Zigaretten, the diagrams in my textbook are in negative eV too, and I can never use the right terms when describing negative numbers unfortunately. A bit of a sidetrack, but can I use ‘greater than’ or ‘less than’ to describe negative numbers as if they were positive?

I get what you’ve said now, and that’s all I really needed to know, so i’ve changed my notes accordingly. I guess I could have used my knowledge of semi-conductors and LEDs (and my physics teacher’s impression of an electron jumping up and down when it absorbs or gives off a photon).

Right, thanks very much for help all.

A special thanks to zigaretten, since you’ve helped my in all my homework troubles so far. Up to now, they’ve only been chemistry, but learning all this work from a textbook that’s not-so-great to teach yourself from is tricky, so this was my first downfall in physics.

It sounds like you are satisfied by the answers so far, but I typed this before I absorbed the quote above so I’m posting anyway…

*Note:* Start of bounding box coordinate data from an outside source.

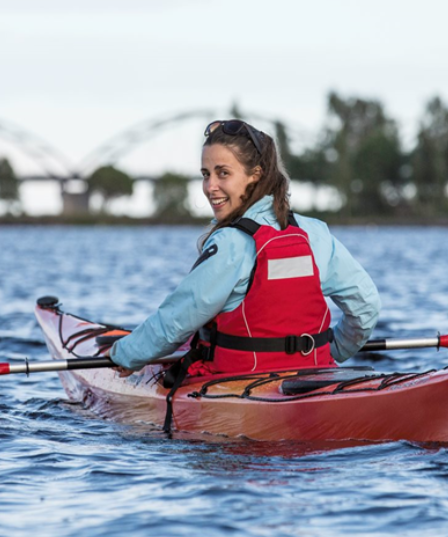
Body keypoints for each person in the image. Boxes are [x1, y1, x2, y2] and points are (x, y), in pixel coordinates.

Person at [108, 119, 380, 379]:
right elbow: (366, 306)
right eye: (206, 174)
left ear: (254, 175)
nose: (210, 187)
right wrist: (333, 351)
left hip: (239, 383)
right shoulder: (315, 233)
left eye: (223, 173)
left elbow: (176, 321)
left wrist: (125, 356)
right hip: (316, 374)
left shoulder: (231, 243)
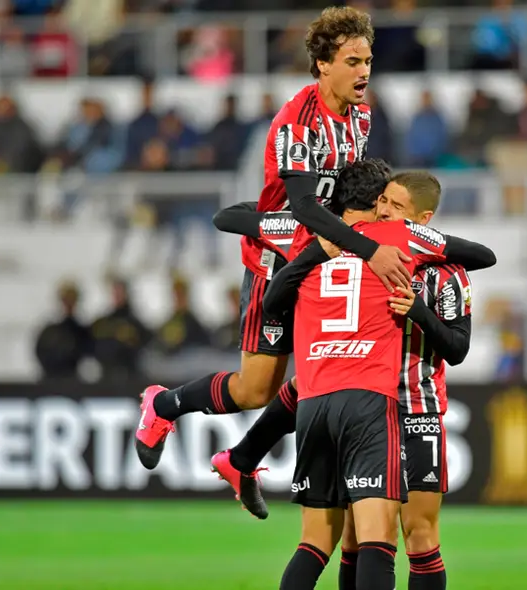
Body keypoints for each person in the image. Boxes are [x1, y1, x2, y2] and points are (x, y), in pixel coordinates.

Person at [133, 6, 413, 471]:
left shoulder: (360, 117)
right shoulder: (297, 120)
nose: (364, 71)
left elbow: (344, 193)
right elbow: (303, 206)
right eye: (352, 62)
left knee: (329, 368)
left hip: (325, 257)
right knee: (254, 389)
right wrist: (372, 250)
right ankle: (164, 406)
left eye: (367, 61)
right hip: (277, 261)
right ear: (323, 64)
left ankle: (246, 461)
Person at [217, 170, 469, 590]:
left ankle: (242, 455)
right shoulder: (352, 249)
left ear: (423, 220)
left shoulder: (446, 271)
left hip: (416, 408)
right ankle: (241, 455)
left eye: (397, 206)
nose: (385, 211)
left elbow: (458, 348)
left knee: (420, 534)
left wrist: (418, 312)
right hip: (368, 403)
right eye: (383, 200)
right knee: (356, 536)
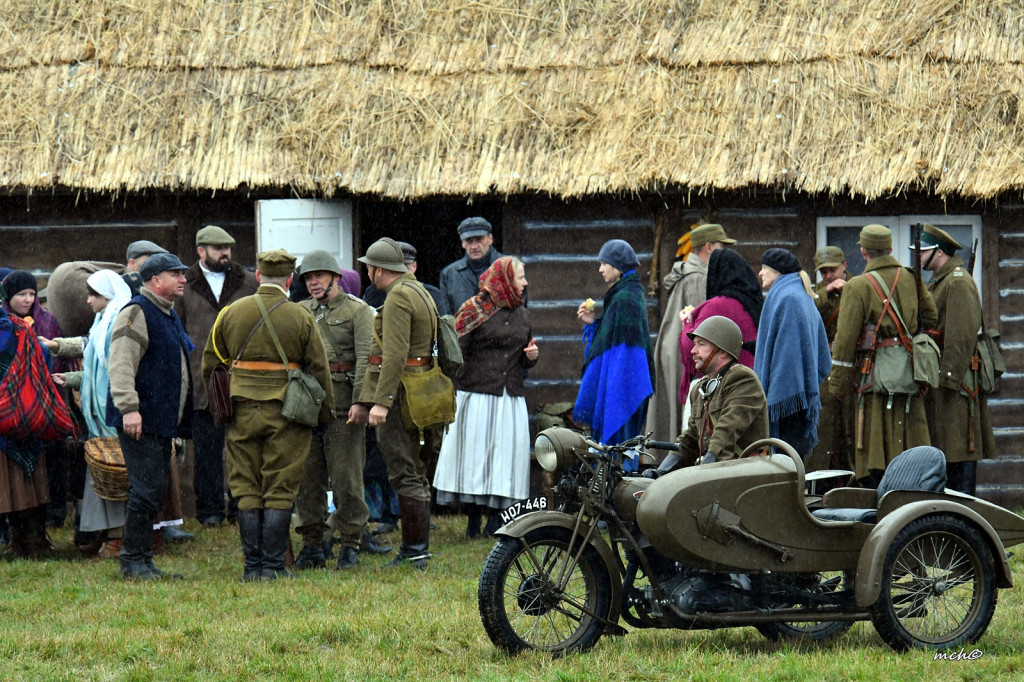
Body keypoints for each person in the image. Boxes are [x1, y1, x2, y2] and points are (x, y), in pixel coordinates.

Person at [202, 249, 333, 581]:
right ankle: (273, 567)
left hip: (241, 412)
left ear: (258, 276)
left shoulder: (231, 313)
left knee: (245, 487)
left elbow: (210, 364)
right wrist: (325, 414)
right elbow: (319, 369)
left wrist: (224, 404)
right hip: (288, 414)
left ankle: (251, 567)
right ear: (290, 280)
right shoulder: (301, 317)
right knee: (280, 487)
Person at [292, 250, 387, 571]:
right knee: (308, 479)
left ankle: (350, 542)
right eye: (307, 277)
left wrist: (361, 402)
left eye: (318, 275)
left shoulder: (358, 311)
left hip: (345, 406)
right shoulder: (300, 311)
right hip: (308, 407)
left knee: (347, 479)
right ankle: (312, 543)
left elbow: (367, 359)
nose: (313, 282)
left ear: (335, 276)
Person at [434, 256, 538, 538]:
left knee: (503, 459)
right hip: (477, 397)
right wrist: (456, 389)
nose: (525, 282)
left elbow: (523, 354)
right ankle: (473, 521)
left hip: (509, 398)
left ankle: (496, 520)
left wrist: (531, 358)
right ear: (503, 280)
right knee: (476, 458)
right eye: (520, 277)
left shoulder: (522, 313)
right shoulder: (473, 310)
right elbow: (455, 353)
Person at [828, 225, 938, 487]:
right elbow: (932, 318)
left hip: (873, 377)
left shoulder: (857, 286)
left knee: (875, 449)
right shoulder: (912, 278)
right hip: (910, 373)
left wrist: (838, 385)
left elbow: (844, 343)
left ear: (863, 252)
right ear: (890, 249)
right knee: (910, 444)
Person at [107, 253, 194, 580]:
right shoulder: (136, 312)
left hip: (158, 421)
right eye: (176, 274)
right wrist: (129, 408)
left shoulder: (166, 313)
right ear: (155, 280)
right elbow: (121, 365)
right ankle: (132, 562)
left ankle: (142, 559)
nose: (183, 279)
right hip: (140, 421)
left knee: (154, 489)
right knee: (145, 490)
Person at [357, 238, 437, 569]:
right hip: (422, 391)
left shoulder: (398, 297)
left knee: (404, 471)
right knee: (416, 471)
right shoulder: (419, 290)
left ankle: (414, 551)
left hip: (403, 395)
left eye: (369, 268)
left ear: (377, 270)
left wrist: (381, 402)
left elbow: (394, 355)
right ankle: (416, 548)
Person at [175, 225, 259, 527]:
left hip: (242, 376)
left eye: (227, 248)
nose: (225, 254)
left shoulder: (247, 281)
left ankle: (241, 506)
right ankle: (209, 509)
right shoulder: (185, 284)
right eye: (217, 248)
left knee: (241, 447)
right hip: (203, 378)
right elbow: (178, 329)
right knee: (207, 450)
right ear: (201, 251)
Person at [52, 270, 132, 559]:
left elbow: (114, 372)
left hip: (113, 409)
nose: (88, 301)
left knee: (116, 472)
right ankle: (107, 534)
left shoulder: (117, 323)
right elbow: (95, 369)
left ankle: (119, 537)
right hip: (98, 413)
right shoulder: (102, 322)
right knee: (103, 472)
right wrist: (72, 380)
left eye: (94, 295)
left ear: (108, 296)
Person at [912, 224, 996, 495]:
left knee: (958, 452)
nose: (918, 256)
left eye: (923, 251)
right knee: (946, 452)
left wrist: (945, 380)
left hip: (956, 385)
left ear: (939, 252)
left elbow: (960, 338)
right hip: (947, 381)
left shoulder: (957, 281)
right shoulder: (943, 280)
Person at [644, 316, 769, 477]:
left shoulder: (742, 380)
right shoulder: (700, 389)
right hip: (718, 474)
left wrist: (704, 470)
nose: (693, 351)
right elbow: (689, 440)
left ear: (722, 351)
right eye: (695, 344)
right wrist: (662, 472)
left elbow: (727, 429)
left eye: (701, 344)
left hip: (746, 476)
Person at [0, 287, 75, 558]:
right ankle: (29, 540)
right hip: (26, 414)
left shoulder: (17, 329)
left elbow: (42, 358)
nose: (28, 300)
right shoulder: (19, 328)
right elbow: (43, 360)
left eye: (32, 294)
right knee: (26, 482)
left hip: (13, 418)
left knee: (11, 484)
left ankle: (20, 541)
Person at [647, 223, 736, 443]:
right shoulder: (698, 278)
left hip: (674, 349)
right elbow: (705, 329)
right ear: (708, 247)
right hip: (686, 351)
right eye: (721, 246)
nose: (725, 251)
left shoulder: (687, 272)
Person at [573, 239, 654, 473]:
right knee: (617, 448)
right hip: (620, 385)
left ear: (618, 266)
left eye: (604, 263)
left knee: (620, 445)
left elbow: (627, 351)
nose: (600, 269)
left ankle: (616, 496)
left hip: (625, 387)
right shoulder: (621, 293)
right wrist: (595, 324)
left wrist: (616, 391)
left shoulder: (626, 297)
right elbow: (614, 336)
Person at [754, 249, 831, 459]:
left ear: (777, 271)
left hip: (789, 401)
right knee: (794, 462)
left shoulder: (788, 297)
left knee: (786, 464)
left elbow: (787, 358)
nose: (760, 273)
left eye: (764, 269)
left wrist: (778, 392)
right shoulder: (796, 294)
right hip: (799, 397)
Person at [677, 247, 761, 398]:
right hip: (749, 381)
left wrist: (687, 322)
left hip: (722, 388)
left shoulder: (716, 306)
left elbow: (691, 347)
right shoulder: (749, 302)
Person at [808, 246, 854, 475]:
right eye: (823, 271)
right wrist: (826, 292)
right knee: (824, 426)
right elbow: (809, 314)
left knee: (849, 425)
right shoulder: (815, 292)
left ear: (844, 266)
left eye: (832, 270)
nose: (828, 275)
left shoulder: (857, 287)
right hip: (823, 368)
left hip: (851, 366)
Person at [438, 217, 505, 316]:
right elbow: (447, 319)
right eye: (469, 241)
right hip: (462, 331)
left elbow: (519, 313)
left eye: (479, 239)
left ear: (490, 239)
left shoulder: (507, 267)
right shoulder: (449, 274)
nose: (474, 246)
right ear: (462, 243)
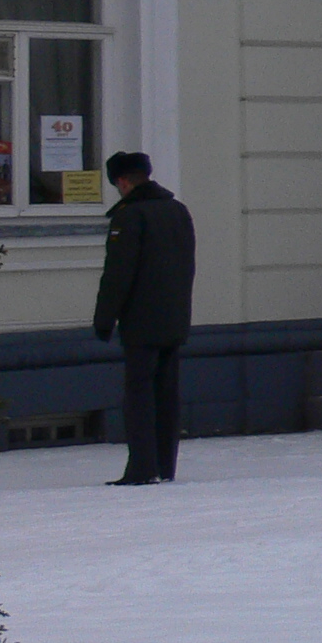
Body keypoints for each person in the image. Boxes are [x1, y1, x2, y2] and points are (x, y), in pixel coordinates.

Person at [92, 149, 195, 487]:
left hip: (141, 322)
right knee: (167, 395)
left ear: (123, 181)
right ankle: (166, 466)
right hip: (174, 319)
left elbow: (118, 274)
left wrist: (104, 320)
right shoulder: (178, 211)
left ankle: (141, 468)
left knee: (139, 395)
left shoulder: (130, 217)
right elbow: (186, 267)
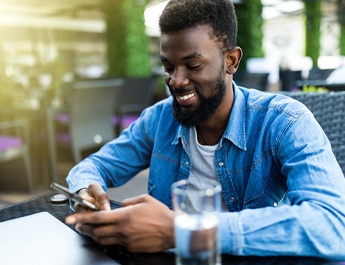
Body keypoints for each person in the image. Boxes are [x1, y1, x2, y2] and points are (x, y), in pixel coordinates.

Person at [65, 0, 345, 259]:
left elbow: (334, 225)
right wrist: (85, 193)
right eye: (168, 66)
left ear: (231, 61)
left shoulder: (285, 122)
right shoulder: (158, 119)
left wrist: (186, 230)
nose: (175, 81)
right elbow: (94, 166)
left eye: (193, 65)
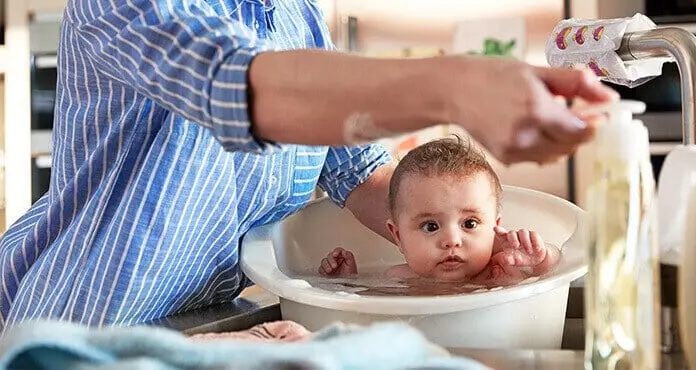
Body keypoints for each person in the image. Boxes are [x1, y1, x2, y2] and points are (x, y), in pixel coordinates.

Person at [0, 0, 618, 331]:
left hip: (210, 324)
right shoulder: (127, 3)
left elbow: (366, 176)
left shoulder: (295, 13)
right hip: (83, 332)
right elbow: (252, 91)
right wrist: (455, 84)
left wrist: (486, 259)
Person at [318, 137, 560, 283]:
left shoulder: (501, 273)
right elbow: (367, 318)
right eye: (431, 226)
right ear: (398, 236)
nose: (451, 241)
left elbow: (553, 278)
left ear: (495, 227)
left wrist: (541, 258)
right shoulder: (398, 278)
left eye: (470, 224)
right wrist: (344, 283)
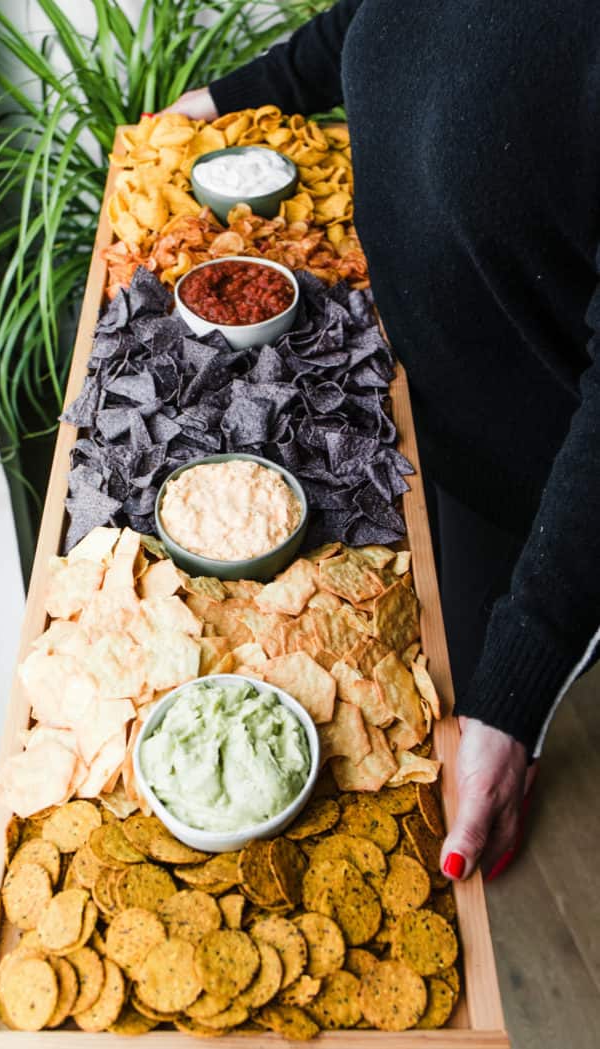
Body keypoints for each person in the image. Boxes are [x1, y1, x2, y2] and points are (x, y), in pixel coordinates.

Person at [165, 0, 600, 882]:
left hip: (567, 513)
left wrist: (522, 687)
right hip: (447, 454)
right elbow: (375, 22)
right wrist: (228, 98)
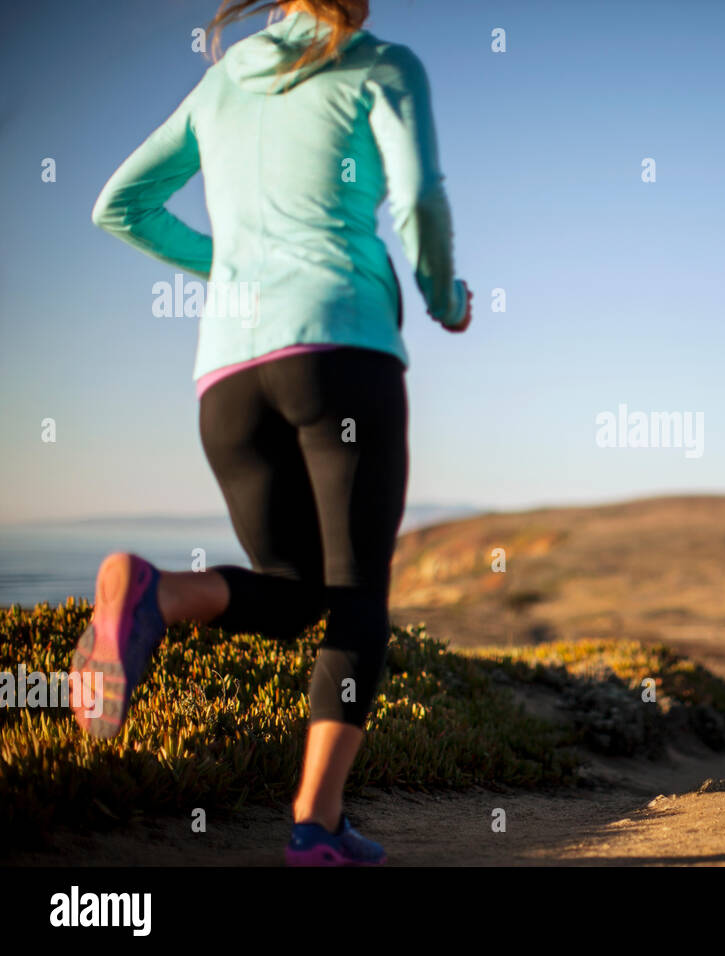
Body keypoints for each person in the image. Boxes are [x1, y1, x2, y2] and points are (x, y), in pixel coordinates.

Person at [76, 0, 471, 865]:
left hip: (227, 379)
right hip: (339, 349)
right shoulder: (381, 63)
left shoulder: (221, 81)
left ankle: (157, 594)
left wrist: (233, 272)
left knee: (295, 596)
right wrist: (446, 300)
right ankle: (315, 827)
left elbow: (119, 205)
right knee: (359, 595)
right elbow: (419, 198)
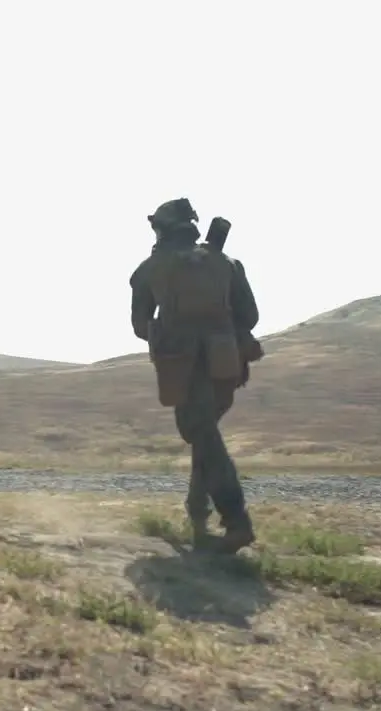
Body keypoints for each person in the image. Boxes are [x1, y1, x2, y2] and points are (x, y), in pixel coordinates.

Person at [129, 198, 259, 554]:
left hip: (181, 364)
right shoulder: (227, 263)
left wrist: (168, 330)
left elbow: (140, 324)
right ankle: (197, 512)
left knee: (201, 434)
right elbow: (249, 316)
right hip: (226, 364)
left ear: (162, 229)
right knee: (206, 433)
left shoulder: (150, 268)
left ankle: (236, 522)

I try to avoid these diagrams if at all possible, but in my world these diagrams represent the amount of energy required to ionize the electron. For an electron deep in the quantum well in the ground state, it has a negative potential energy with a large absolute magnitude corresponding to the amount of energy (work) that would be required to free the electron from the well. As the electron climbs partially out of the well (by absorbing energy from an outside force, typically a photon), the energy levels become more closely spaced and the amount of energy required for ionization decreases.

Strictly speaking, “less than” means “to the left of on the number line”. So -2 is less than -1. But this could get confusing. Unless you’re in the company of mathematicians or other technical sorts, I would recommend, instead, that you refer to magnitudes of numbers, which is how far the number is from zero. So -2 is larger in magnitude than -1.